Go to your library, or do what you have to, but read this article.  It makes me want to stop the pregnant women I see every time we go to the zoo (there are always a ton of pregnant women at the zoo!)  and ask if they have considered (really, carefully considered, with the benefit of good information) how they are going to bring their babies into the world.  I am convinced that childbirth is transformative.  I am convinced that God designed it to be that way.  Not easy.  Most things worth doing are at least a little hard.  But transformative, in part in preparation for the challenges the next many years of child rearing bring.  Perhaps, if Susan Windley-Daoust is right (and I think she is), in preparation especially for the spiritual challenges these little ones bring us.  I think she asks a very important question:  What are we, as a community of women, as a church of women, missing?

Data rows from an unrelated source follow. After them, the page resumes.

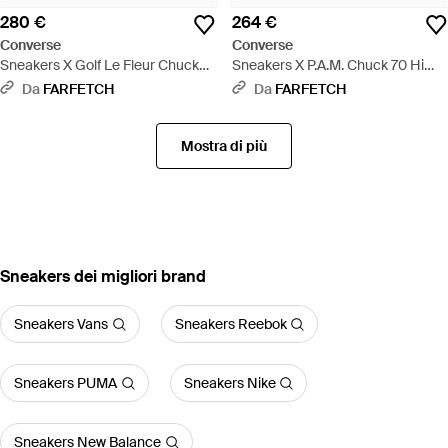
280 €
264 €
Converse
Converse
Sneakers X Golf Le Fleur Chuck
Sneakers X P.A.M. Chuck 70 Hi
Taylor 70 - Viola
Mutation - Blu
Da
FARFETCH
Da
FARFETCH
Mostra di più
‪Sneakers‬ dei migliori brand
Sneakers Vans
Sneakers Reebok
Sneakers PUMA
Sneakers Nike
Sneakers New Balance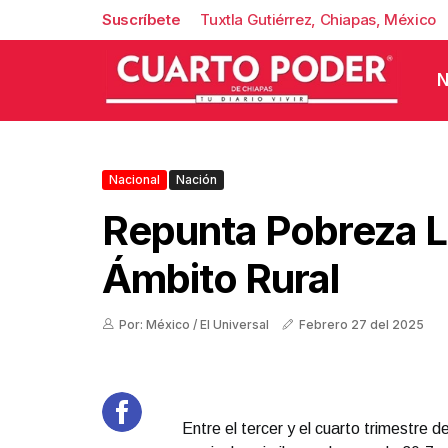
Suscríbete
Tuxtla Gutiérrez, Chiapas, México
N
Nacional
Nación
Repunta Pobreza La
Ámbito Rural
Por: México / El Universal
Febrero 27 del 2025
Entre el tercer y el cuarto trimestre 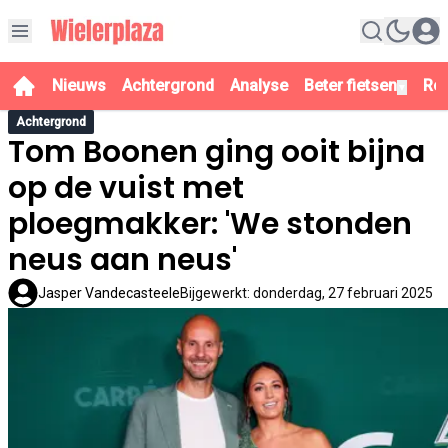
Nieuws
Achtergrond
Analyse
Beter fietsen
Re
▼
Achtergrond
Tom Boonen ging ooit bijna
op de vuist met
ploegmakker: 'We stonden
neus aan neus'
Jasper Vandecasteele
Bijgewerkt
:
donderdag, 27 februari 2025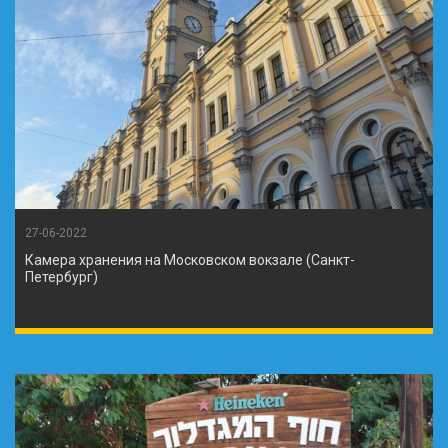
27-06-2022
Камера хранения на Московском вокзале (Санкт-
Петербург)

Nursery Rhymes, Big Easy Style

Lucy: Row, row, row your boat, gently down the street!

That’s right, only in New Orleans.

Growing UP

Lucy is growing up too fast.  Samantha is not far behind.  I have not been looking to their changes, I like them little, but I’m trying to accept that God’s plan for them (I hope!) is that they grow up and help to bring about His kingdom.  And I got a little encouragement here.  With two girls, I can already relate to this, even though they’re so small.  You should read it.  And if you wonder why I link to Elizabeth Foss’s work so much, it’s partly because she is about the only one of my blog list I get around to reading any more, forget writing anything of my own!

One more first

Thursday night, Samantha took her first steps!  We were sitting in the living room, and she toppled forward (it seemed to me) like she had tried to walk, so I picked her up and pointed her toward Craig, and she took two or three steps to him, then back to me, and back a couple more times.  I am not ready for two walking children, but apparently Samantha thinks I am!  She hasn’t done much more, but she spent most of today in the stroller at the zoo anyway.  Things are happening fast here!

The Blue Slinky

We were playing with a blue slinky the other day, and it sat still in an arch.  I said “It looks like a rainbow.”

Lucy said, “Yes!  It has lots of beautiful colors!  Like blue.  And also, blue!”

It’s true, the slinky was only blue.  I laughed really, really hard, and Lucy didn’t quite understand why.